LE MONDE / 27 Avril 1999 / ENTREPRISES, EXPERTISE

La loyauté des cadres n'implique pas leur soutien à leur direction
 
DANS LA BATAILLE qui les oppose, les dirigeants de la BNP, comme ceux de Paribas et de la Société générale tentent de mobiliser leurs troupes, en particulier l'encadrement. A la Société générale, une " association contre le raid de la BNP " a été constituée le 2 avril par des cadres supérieurs. Son objectif est de " mener toutes actions contre le raid de la BNP et plus précisément contre toutes procédures boursières engagées par cette banque afin de prendre le contrôle de la Société générale et/ou de Paribas ". Selon plusieurs témoignages, l'appel de cette association a été transmis aux responsables des différentes directions, à charge pour eux de le diffuser à leurs collaborateurs.

Ces pressions exercées sur les salariés par une partie de l'encadrement supérieur posent une question rarement résolue par les juristes : jusqu'où une entreprise peut-elle demander à ses salariés de s'impliquer pour défendre la stratégie de ses dirigeants ?

FIDELITE RECIPROQUE

Le devoir de fidélité du salarié à l'égard de son entreprise, notamment l'obligation de non- concurrence, provient de l'article 1134 alinéa 3 du code civil, qui dispose que " les conventions doivent être exécutées de bonne foi ". Mais, comme le faisait remarquer Pierre Cabanes, conseiller d'Etat, dans un ancien numéro de la revue Droit social (mai 1991) consacré à ce sujet, la fidélité du salarié à l'entreprise est " légitimée par l'existence d'un devoir réciproque de fidélité de l'employeur vis-à-vis de ses salariés ".

La loyauté du salarié à l'égard de son entreprise apparaît indispensable. Elle intègre un devoir de réserve. " Un salarié reste libre de penser ce qu'il veut et même d'exprimer, dans un cadre privé, sa position sur le sujet : on conçoit mal qu'il milite officiellement, hors des heures de travail, pour un but contraire à celui pour lequel il s'active pendant ses heures de travail ", écrit Philippe Waquet, conseiller doyen à la chambre sociale de la Cour de cassation, dans la Gazette du Palais (22 novembre 1996).

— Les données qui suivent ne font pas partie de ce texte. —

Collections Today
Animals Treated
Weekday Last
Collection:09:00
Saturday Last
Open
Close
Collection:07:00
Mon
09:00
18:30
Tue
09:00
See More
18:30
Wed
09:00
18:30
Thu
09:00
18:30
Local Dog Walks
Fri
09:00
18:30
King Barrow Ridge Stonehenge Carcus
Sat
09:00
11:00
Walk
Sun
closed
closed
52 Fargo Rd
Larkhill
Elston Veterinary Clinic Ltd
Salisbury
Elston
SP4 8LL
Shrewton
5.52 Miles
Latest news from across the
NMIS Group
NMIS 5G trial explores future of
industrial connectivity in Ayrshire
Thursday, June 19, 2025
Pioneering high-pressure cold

La loyauté se prolonge même au-delà du contrat de travail - un salarié ne peut dénigrer son ancien employeur - mais elle n'oblige pas le salarié à exécuter n'importe quel ordre. " La subordination du salarié n'est pas la soumission ", rappelle le professeur Jean-Emmanuel Ray, dans le numéro de Droit social.

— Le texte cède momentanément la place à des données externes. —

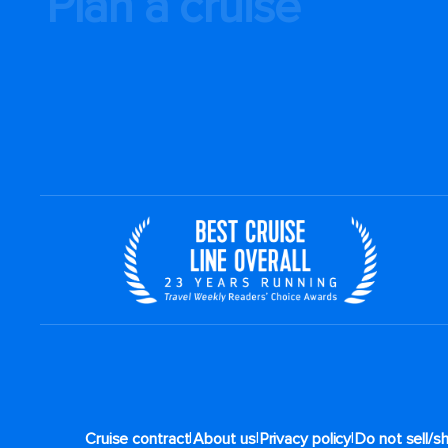
Plan a cruise
|
|
|
Cruise contract
About us
Privacy policy
Do not sell/s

Selon l'avocat Gilles Bélier, dans le cas présent, ne pas manifester un soutien explicite à sa direction ne saurait être considéré comme un acte justifiant des sanctions. Contrairement à une pratique répandue dans les années 80, la " perte de confiance " ne constitue plus, pour la jurisprudence, un motif de licenciement.

DANS L'INTERET DE L'ENTREPRISE

L'intérêt de l'entreprise ne se confond pas forcément avec celui de son PDG. " D'un strict point de vue capitaliste, l'actionnaire majoritaire est davantage représentatif de l'intérêt de l'entreprise que le PDG. Or, à la BNP, nul ne sait ce que décideront les actionnaires ", fait remarquer l'avocat Rachid Brihi. En défendant l'équipe de direction contre la fusion, le cadre ne sert pas forcément l'intérêt de son entreprise.

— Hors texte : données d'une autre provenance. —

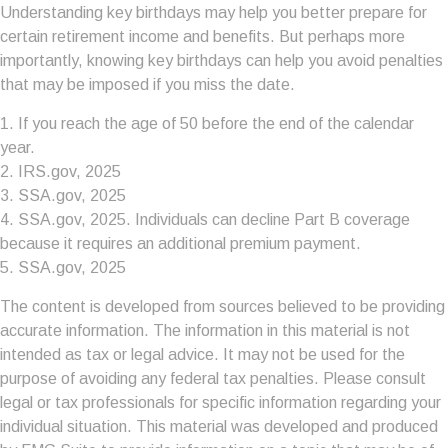
Understanding key birthdays may help you better prepare for
certain retirement income and benefits. But perhaps more
importantly, knowing key birthdays can help you avoid penalties
that may be imposed if you miss the date.
1. If you reach the age of 50 before the end of the calendar
year.
2. IRS.gov, 2025
3. SSA.gov, 2025
4. SSA.gov, 2025. Individuals can decline Part B coverage
because it requires an additional premium payment.
5. SSA.gov, 2025
The content is developed from sources believed to be providing
accurate information. The information in this material is not
intended as tax or legal advice. It may not be used for the
purpose of avoiding any federal tax penalties. Please consult
legal or tax professionals for specific information regarding your
individual situation. This material was developed and produced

Par ailleurs, lier le cadre à sa direction générale pourrait inciter le premier à réclamer des indemnités en cas de changement de direction, même si l'actionnaire demeure le même ! Comme le rappelle le rapport Auroux, " citoyen dans la cité, le salarié l'est également dans l'entreprise ". Nul ne peut donc contraindre un salarié à adhérer à une association créée par des cadres de la direction.

La jurisprudence est plus nuancée, dans le domaine que les juristes désignent par le terme d' " entreprises de tendance " : les associations, syndicats, partis politiques, Eglises... Elle admet au cas par cas certaines restrictions aux libertés individuelles. Certaines entreprises, en élaborant des " chartes " ou en publiant leurs " valeurs ", finissent pas promouvoir une idéologie qui peut les rapprocher des " entreprises de tendance ". Mais, même dans ce cas, la jurisprudence privilégie la liberté du salarié à sa loyauté.